Box coordinate transitions:
┄┄┄┄┄┄┄┄┄┄

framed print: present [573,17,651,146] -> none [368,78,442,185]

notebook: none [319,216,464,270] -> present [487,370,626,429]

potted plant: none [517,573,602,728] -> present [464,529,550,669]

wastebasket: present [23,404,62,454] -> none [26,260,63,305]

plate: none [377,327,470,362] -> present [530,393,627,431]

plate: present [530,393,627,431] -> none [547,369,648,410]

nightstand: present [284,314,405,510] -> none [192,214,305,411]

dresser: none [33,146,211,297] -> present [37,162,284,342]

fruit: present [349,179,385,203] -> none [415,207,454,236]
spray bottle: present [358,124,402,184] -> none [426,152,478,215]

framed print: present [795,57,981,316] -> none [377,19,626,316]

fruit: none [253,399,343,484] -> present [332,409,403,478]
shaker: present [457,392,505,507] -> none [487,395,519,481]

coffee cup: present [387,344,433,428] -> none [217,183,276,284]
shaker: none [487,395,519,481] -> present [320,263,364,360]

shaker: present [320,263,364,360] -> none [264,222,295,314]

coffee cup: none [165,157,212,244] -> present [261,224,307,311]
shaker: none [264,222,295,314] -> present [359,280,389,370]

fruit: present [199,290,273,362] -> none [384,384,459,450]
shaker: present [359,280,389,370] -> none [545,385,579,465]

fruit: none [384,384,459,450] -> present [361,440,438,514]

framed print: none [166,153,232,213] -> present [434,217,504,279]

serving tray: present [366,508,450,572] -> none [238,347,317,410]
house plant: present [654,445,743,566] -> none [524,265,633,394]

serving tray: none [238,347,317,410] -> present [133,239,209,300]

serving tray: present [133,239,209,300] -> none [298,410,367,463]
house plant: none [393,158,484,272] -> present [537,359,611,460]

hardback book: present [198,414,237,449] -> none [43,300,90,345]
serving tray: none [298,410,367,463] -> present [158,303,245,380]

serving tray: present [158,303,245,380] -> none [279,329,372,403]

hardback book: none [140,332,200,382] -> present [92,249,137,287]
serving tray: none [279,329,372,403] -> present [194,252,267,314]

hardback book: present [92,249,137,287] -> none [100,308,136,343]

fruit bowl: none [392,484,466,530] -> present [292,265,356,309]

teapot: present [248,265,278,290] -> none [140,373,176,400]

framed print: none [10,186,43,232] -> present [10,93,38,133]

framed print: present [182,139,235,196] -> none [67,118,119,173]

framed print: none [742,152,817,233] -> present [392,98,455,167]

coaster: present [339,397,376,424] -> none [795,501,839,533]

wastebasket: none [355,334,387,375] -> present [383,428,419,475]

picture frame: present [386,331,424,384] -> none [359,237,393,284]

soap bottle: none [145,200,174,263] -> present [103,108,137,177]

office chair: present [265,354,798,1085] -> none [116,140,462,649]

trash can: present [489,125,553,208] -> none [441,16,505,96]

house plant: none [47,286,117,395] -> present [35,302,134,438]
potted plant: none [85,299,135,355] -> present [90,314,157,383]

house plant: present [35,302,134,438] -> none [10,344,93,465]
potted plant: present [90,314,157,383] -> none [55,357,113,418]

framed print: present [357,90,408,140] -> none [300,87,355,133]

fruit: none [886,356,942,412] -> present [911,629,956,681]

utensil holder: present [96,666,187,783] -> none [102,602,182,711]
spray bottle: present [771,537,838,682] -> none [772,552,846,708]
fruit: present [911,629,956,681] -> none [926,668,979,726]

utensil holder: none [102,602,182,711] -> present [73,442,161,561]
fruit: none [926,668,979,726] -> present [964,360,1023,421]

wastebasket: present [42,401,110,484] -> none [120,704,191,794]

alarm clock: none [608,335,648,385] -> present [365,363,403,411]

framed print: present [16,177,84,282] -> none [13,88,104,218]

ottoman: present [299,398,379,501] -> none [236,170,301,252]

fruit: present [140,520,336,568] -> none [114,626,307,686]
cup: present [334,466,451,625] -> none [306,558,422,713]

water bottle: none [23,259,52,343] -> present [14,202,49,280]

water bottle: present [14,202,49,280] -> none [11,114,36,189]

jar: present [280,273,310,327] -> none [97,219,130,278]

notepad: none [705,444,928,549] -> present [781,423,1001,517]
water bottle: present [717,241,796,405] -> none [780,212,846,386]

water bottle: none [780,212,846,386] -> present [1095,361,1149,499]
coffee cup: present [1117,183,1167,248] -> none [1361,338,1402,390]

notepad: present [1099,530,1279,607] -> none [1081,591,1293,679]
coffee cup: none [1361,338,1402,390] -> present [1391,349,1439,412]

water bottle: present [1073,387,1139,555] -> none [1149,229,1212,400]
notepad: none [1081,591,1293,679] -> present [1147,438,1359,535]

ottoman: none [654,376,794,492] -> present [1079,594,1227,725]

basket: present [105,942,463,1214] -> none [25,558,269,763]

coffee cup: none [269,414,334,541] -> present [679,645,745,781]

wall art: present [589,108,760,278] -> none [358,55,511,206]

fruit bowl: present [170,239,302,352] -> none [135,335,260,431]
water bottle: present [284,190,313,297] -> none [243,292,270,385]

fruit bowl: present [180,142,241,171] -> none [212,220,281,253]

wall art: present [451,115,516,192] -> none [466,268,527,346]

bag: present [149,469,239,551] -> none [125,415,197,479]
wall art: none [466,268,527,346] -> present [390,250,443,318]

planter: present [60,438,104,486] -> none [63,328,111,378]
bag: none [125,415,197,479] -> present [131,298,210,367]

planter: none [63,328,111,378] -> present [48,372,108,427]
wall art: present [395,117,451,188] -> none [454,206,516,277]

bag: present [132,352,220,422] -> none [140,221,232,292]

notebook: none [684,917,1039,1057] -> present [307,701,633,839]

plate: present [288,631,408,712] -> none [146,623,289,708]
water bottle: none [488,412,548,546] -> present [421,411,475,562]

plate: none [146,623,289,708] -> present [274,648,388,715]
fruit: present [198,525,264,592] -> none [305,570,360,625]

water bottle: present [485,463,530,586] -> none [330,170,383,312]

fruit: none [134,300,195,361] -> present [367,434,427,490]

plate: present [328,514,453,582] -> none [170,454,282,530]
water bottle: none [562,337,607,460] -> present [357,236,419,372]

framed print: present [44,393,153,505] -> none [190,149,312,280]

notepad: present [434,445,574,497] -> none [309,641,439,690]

┄┄┄┄┄┄┄┄┄┄

INSTRUCTIONS FOR THE TASK =>
Extract the lines above from the one containing "wall art: none" to the last line, both included, exactly as written.

ANSWER SPACE =>
wall art: none [466,268,527,346] -> present [390,250,443,318]

planter: present [60,438,104,486] -> none [63,328,111,378]
bag: none [125,415,197,479] -> present [131,298,210,367]

planter: none [63,328,111,378] -> present [48,372,108,427]
wall art: present [395,117,451,188] -> none [454,206,516,277]

bag: present [132,352,220,422] -> none [140,221,232,292]

notebook: none [684,917,1039,1057] -> present [307,701,633,839]

plate: present [288,631,408,712] -> none [146,623,289,708]
water bottle: none [488,412,548,546] -> present [421,411,475,562]

plate: none [146,623,289,708] -> present [274,648,388,715]
fruit: present [198,525,264,592] -> none [305,570,360,625]

water bottle: present [485,463,530,586] -> none [330,170,383,312]

fruit: none [134,300,195,361] -> present [367,434,427,490]

plate: present [328,514,453,582] -> none [170,454,282,530]
water bottle: none [562,337,607,460] -> present [357,236,419,372]

framed print: present [44,393,153,505] -> none [190,149,312,280]

notepad: present [434,445,574,497] -> none [309,641,439,690]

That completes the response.